# Best method od CO2 diffusion



## Simpte 27 (Jul 16, 2004)

I've been searching the forums (both here and elsewhere) and after all the reading about diffusers, reactors, and whatnot, I've come to the conclusion I have no idea. What is the most effective way of introducing pressurized Co2 into a tank? A powered reactor, a powerhead with venturi loop, a canister filter or a diffuser of some sort (ceramic, glass etc...)?


----------



## standoyo (Aug 25, 2005)

hi,
imo, size of tank and whether you can effectively camouflage the equipment while getting great circulation round the tank without the plants bending unnaturally?

A powerhead+reactor-pretty good for medium sized tanks and above. just add another per 3 ft of aq width. 4 ft with one is ok but fg plants suffer a bit if circulation is not good.[my experience] no noticeable bubbles circulating except for the plants pearling. does not slow down like canister+reactor overtime.

a powerhead with venturi loop. mr tom bar's invention. very intense pearling on most plants...not everybody's cup of tea but i like it. again circulation important. some experts reccommend using submerged spraybar of canister output to improve circulation. i've just began testing and it will be challenge to see my crypts pearl...

a diffuser. usually not very efficient unless bubbles are very fine or are blown away at diffusor level around aq. again not all people like the bubbles flying around. it also clogs over time and i've cracked two from clumsy handling. IMO good for small tanks but some lfs use this for 4ft tanks. IMO wasteful at more than 4-5bubbles per second est but not really countable[took a peek in their cabinet!]

there's another for xl and xxl tanks but my xp limited here.
usually a small power head+reactor lying inside a sump. some lfs like to use overflow sump tanks that are sealed so co2 does not escape much. the overflow splash is minimised by using some material to let water flow over it smoothly. bonus is the equipment is all in the cabinet...looks very good except for the partitioned area/s for the overflow.

## Your tasks
a - From the CO2 diffusion thread, set down everything from "I've been searching" down to "(ceramic, glass etc...)?".
b - Answer these questions using the CO2 diffusion thread:
(i) For a powerhead with a reactor, how much tank width calls for adding another one?
(ii) Whose invention is the powerhead with venturi loop said to be?
(iii) How many diffusers does the reply's writer say they cracked through clumsy handling?

## Given records
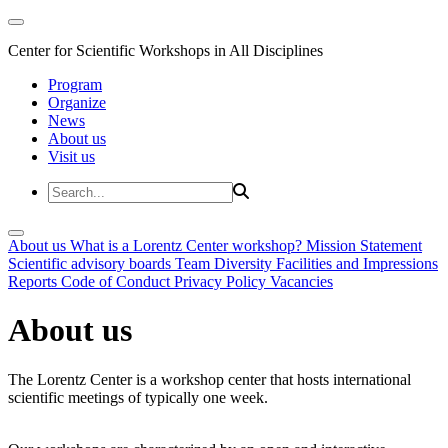
Center for Scientific Workshops in All Disciplines
Program
Organize
News
About us
Visit us
About us
What is a Lorentz Center workshop?
Mission Statement
Scientific advisory boards
Team
Diversity
Facilities and Impressions
Reports
Code of Conduct
Privacy Policy
Vacancies
About us
The Lorentz Center is a workshop center that hosts international
scientific meetings of typically one week.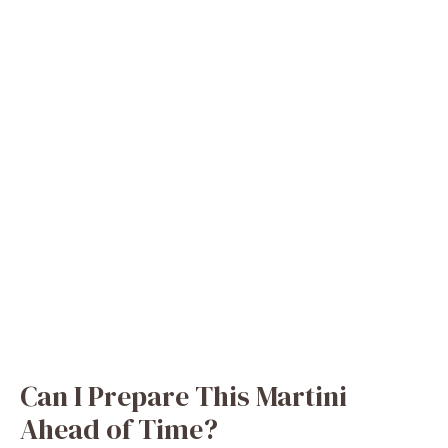
Can I Prepare This Martini
Ahead of Time?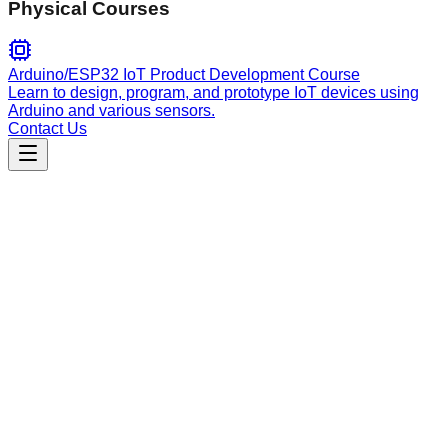
Physical Courses
Arduino/ESP32 IoT Product Development Course
Learn to design, program, and prototype IoT devices using
Arduino and various sensors.
Contact Us
Productivity
agentbudget
An agent-first, zero-based envelope budgeting CLI for
tracking finances with SQLite or Turso/libSQL backends.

## Answers to the tasks
a -
I've been searching the forums (both here and elsewhere) and after all the reading about diffusers, reactors, and whatnot, I've come to the conclusion I have no idea. What is the most effective way of introducing pressurized Co2 into a tank? A powered reactor, a powerhead with venturi loop, a canister filter or a diffuser of some sort (ceramic, glass etc...)?

b -
(i) Every 3 feet of tank width.
(ii) Tom Bar's.
(iii) Two.